__Your assignment__
Your copy must hold all of the data below, unchanged and without images.

__Supplied material__
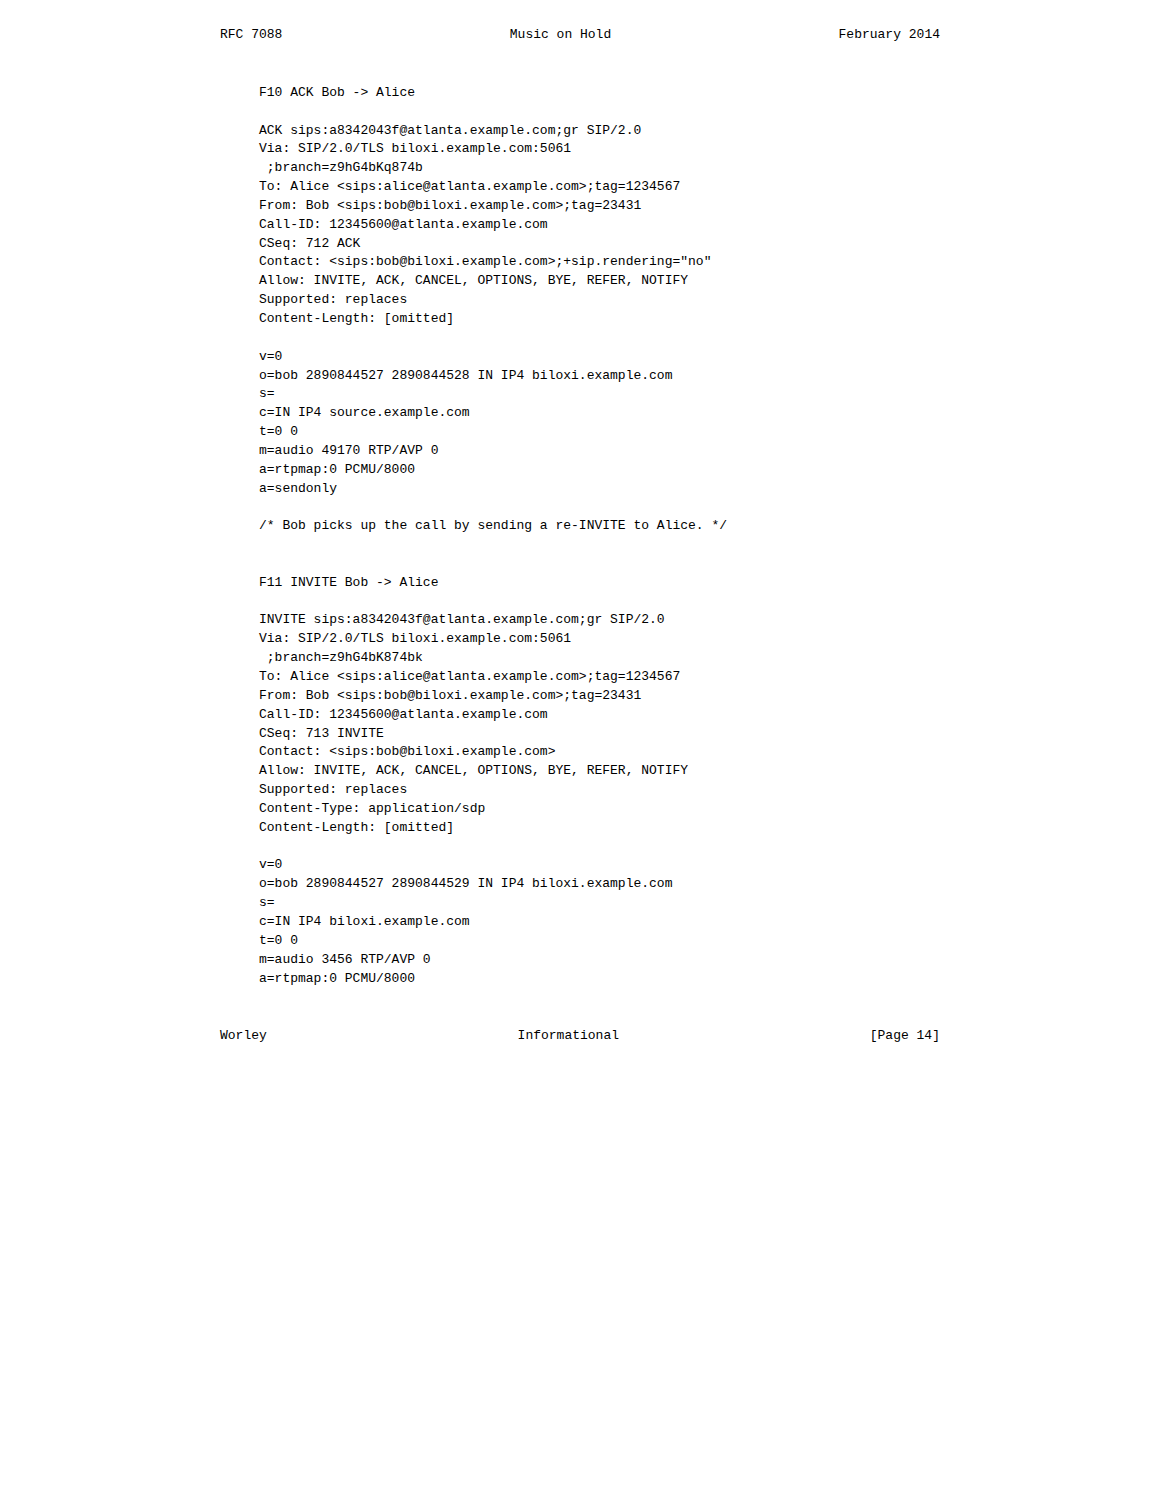RFC 7088 Music on Hold February 2014
F10 ACK Bob -> Alice

ACK sips:a8342043f@atlanta.example.com;gr SIP/2.0
Via: SIP/2.0/TLS biloxi.example.com:5061
 ;branch=z9hG4bKq874b
To: Alice <sips:alice@atlanta.example.com>;tag=1234567
From: Bob <sips:bob@biloxi.example.com>;tag=23431
Call-ID: 12345600@atlanta.example.com
CSeq: 712 ACK
Contact: <sips:bob@biloxi.example.com>;+sip.rendering="no"
Allow: INVITE, ACK, CANCEL, OPTIONS, BYE, REFER, NOTIFY
Supported: replaces
Content-Length: [omitted]

v=0
o=bob 2890844527 2890844528 IN IP4 biloxi.example.com
s=
c=IN IP4 source.example.com
t=0 0
m=audio 49170 RTP/AVP 0
a=rtpmap:0 PCMU/8000
a=sendonly

/* Bob picks up the call by sending a re-INVITE to Alice. */


F11 INVITE Bob -> Alice

INVITE sips:a8342043f@atlanta.example.com;gr SIP/2.0
Via: SIP/2.0/TLS biloxi.example.com:5061
 ;branch=z9hG4bK874bk
To: Alice <sips:alice@atlanta.example.com>;tag=1234567
From: Bob <sips:bob@biloxi.example.com>;tag=23431
Call-ID: 12345600@atlanta.example.com
CSeq: 713 INVITE
Contact: <sips:bob@biloxi.example.com>
Allow: INVITE, ACK, CANCEL, OPTIONS, BYE, REFER, NOTIFY
Supported: replaces
Content-Type: application/sdp
Content-Length: [omitted]

v=0
o=bob 2890844527 2890844529 IN IP4 biloxi.example.com
s=
c=IN IP4 biloxi.example.com
t=0 0
m=audio 3456 RTP/AVP 0
a=rtpmap:0 PCMU/8000
Worley Informational [Page 14]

__Exercise solution__
RFC 7088 Music on Hold February 2014
F10 ACK Bob -> Alice

ACK sips:a8342043f@atlanta.example.com;gr SIP/2.0
Via: SIP/2.0/TLS biloxi.example.com:5061
 ;branch=z9hG4bKq874b
To: Alice <sips:alice@atlanta.example.com>;tag=1234567
From: Bob <sips:bob@biloxi.example.com>;tag=23431
Call-ID: 12345600@atlanta.example.com
CSeq: 712 ACK
Contact: <sips:bob@biloxi.example.com>;+sip.rendering="no"
Allow: INVITE, ACK, CANCEL, OPTIONS, BYE, REFER, NOTIFY
Supported: replaces
Content-Length: [omitted]

v=0
o=bob 2890844527 2890844528 IN IP4 biloxi.example.com
s=
c=IN IP4 source.example.com
t=0 0
m=audio 49170 RTP/AVP 0
a=rtpmap:0 PCMU/8000
a=sendonly

/* Bob picks up the call by sending a re-INVITE to Alice. */


F11 INVITE Bob -> Alice

INVITE sips:a8342043f@atlanta.example.com;gr SIP/2.0
Via: SIP/2.0/TLS biloxi.example.com:5061
 ;branch=z9hG4bK874bk
To: Alice <sips:alice@atlanta.example.com>;tag=1234567
From: Bob <sips:bob@biloxi.example.com>;tag=23431
Call-ID: 12345600@atlanta.example.com
CSeq: 713 INVITE
Contact: <sips:bob@biloxi.example.com>
Allow: INVITE, ACK, CANCEL, OPTIONS, BYE, REFER, NOTIFY
Supported: replaces
Content-Type: application/sdp
Content-Length: [omitted]

v=0
o=bob 2890844527 2890844529 IN IP4 biloxi.example.com
s=
c=IN IP4 biloxi.example.com
t=0 0
m=audio 3456 RTP/AVP 0
a=rtpmap:0 PCMU/8000
Worley Informational [Page 14]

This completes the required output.